### Prompt 1
For each statement about the profiling tutorial, answer yes or no and quote the words from the tutorial that settle it: (a) In Hadoop 1, profiling is enabled for a job by default. (b) A %s in the profiler parameter string is replaced with the name of the profiling output file when the task runs. (c) The default range of tasks to profile is 0-2.

### Supplied text
━━━━━━━━

Hadoop & Mapreduce Tutorial | Debugging and Profiling

Debugging and Profiling

Profiling

Profiling is a utility to get a representative (2 or 3) sample of built-in java profiler for a sample of maps and reduces.

In Hadoop 1, user can specify whether the system should collect profiler information for some of the tasks in the job by setting the configuration property mapred.task.profile. The value can be set using the api JobConf.setProfileEnabled(boolean). If the value is set true, the task profiling is enabled. The profiler information is stored in the user log directory. By default, profiling is not enabled for the job.

Once user configures that profiling is needed, she/he can use the configuration property mapred.task.profile.{maps|reduces} to set the ranges of MapReduce tasks to profile. The value can be set using the api JobConf.setProfileTaskRange(boolean,String). By default, the specified range is 0-2.

User can also specify the profiler configuration arguments by setting the configuration property mapred.task.profile.params. The value can be specified using the api JobConf.setProfileParams(String). If the string contains a %s, it will be replaced with the name of the profiling output file when the task runs. These parameters are passed to the task child JVM on the command line. The default value for the profiling parameters is -agentlib:hprof=cpu=samples,heap=sites,force=n,thread=y,verbose=n,file=%s

In Hadoop 2, user can specify whether the system should collect profiler information for some of the tasks in the job by setting the configuration property mapreduce.task.profile. The value can be set using the api Configuration.set(MRJobConfig.TASK_PROFILE, boolean). If the value is set true, the task profiling is enabled. The profiler information is stored in the user log directory. By default, profiling is not enabled for the job.

━━━━━━━━

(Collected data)
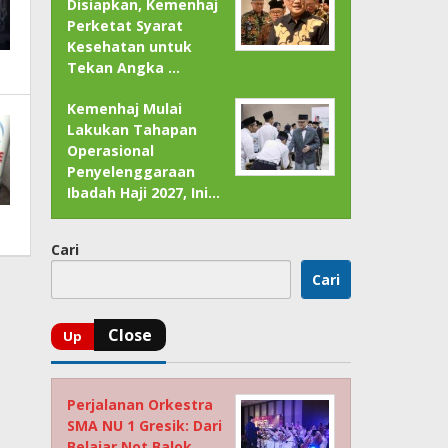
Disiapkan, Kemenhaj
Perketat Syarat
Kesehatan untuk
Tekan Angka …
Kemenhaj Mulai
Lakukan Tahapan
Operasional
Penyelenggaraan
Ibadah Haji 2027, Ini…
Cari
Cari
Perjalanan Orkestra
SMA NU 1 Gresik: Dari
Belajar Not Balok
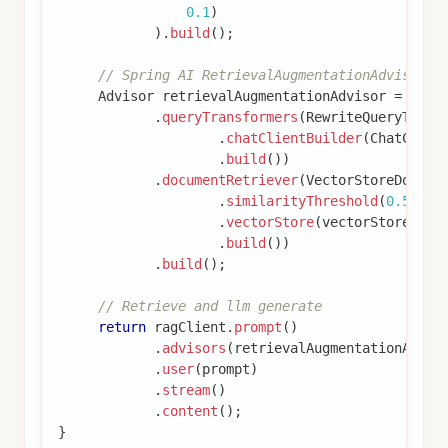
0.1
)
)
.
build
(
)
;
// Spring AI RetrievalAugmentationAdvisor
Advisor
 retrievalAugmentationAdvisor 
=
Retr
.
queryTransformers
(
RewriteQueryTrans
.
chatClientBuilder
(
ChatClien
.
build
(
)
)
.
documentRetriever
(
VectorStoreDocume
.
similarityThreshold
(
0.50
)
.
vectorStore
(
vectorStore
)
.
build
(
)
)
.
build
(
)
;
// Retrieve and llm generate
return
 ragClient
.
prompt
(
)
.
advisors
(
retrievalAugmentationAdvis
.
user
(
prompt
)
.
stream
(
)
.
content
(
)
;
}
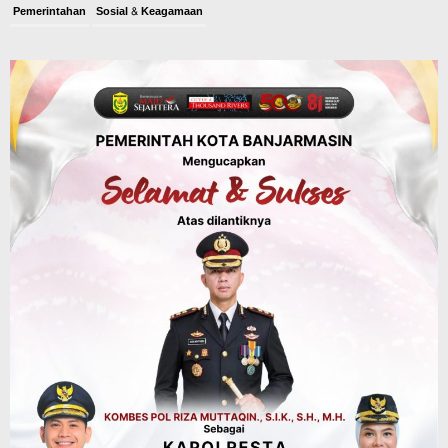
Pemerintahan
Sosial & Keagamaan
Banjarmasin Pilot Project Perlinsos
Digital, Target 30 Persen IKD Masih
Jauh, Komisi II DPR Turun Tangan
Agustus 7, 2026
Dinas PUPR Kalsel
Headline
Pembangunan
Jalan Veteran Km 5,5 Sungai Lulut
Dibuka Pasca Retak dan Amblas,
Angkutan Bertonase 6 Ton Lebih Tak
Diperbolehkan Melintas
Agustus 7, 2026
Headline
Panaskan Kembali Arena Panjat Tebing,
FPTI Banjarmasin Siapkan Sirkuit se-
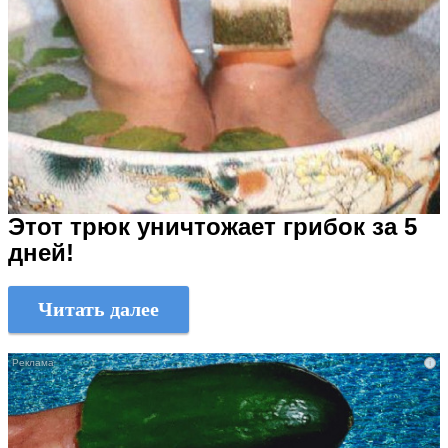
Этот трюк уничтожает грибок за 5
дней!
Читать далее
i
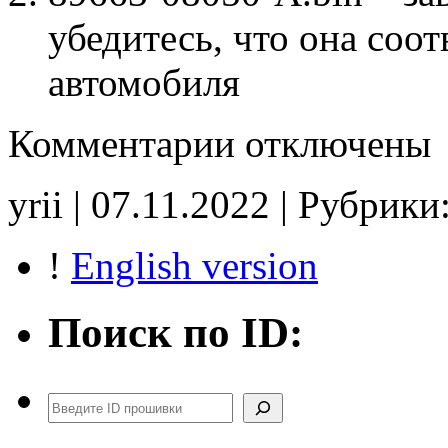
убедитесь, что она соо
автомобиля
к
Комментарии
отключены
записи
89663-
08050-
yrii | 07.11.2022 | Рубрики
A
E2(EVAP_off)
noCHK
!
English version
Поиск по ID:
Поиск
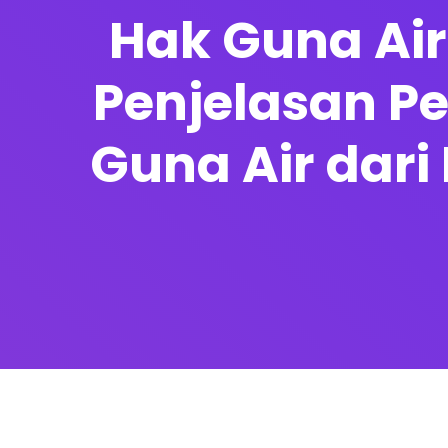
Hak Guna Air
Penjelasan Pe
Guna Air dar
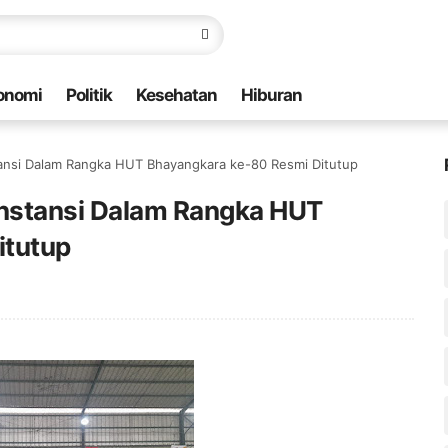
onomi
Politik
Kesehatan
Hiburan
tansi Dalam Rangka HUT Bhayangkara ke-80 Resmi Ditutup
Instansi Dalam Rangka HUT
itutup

━━━━━━━━

### Prompt 2
Extract the lines of the listing from the line containing "Hak Guna Air" down to the end of the listing, and copy them unchanged without the pictures.

### Exercise result 1
(a) No: "By default, profiling is not enabled for the job."
(b) Yes: "If the string contains a %s, it will be replaced with the name of the profiling output file when the task runs."
(c) Yes: "By default, the specified range is 0-2."

### Exercise result 2
Hak Guna Air
Penjelasan Pe
Guna Air dar
onomi
Politik
Kesehatan
Hiburan
tansi Dalam Rangka HUT Bhayangkara ke-80 Resmi Ditutup
Instansi Dalam Rangka HUT
itutup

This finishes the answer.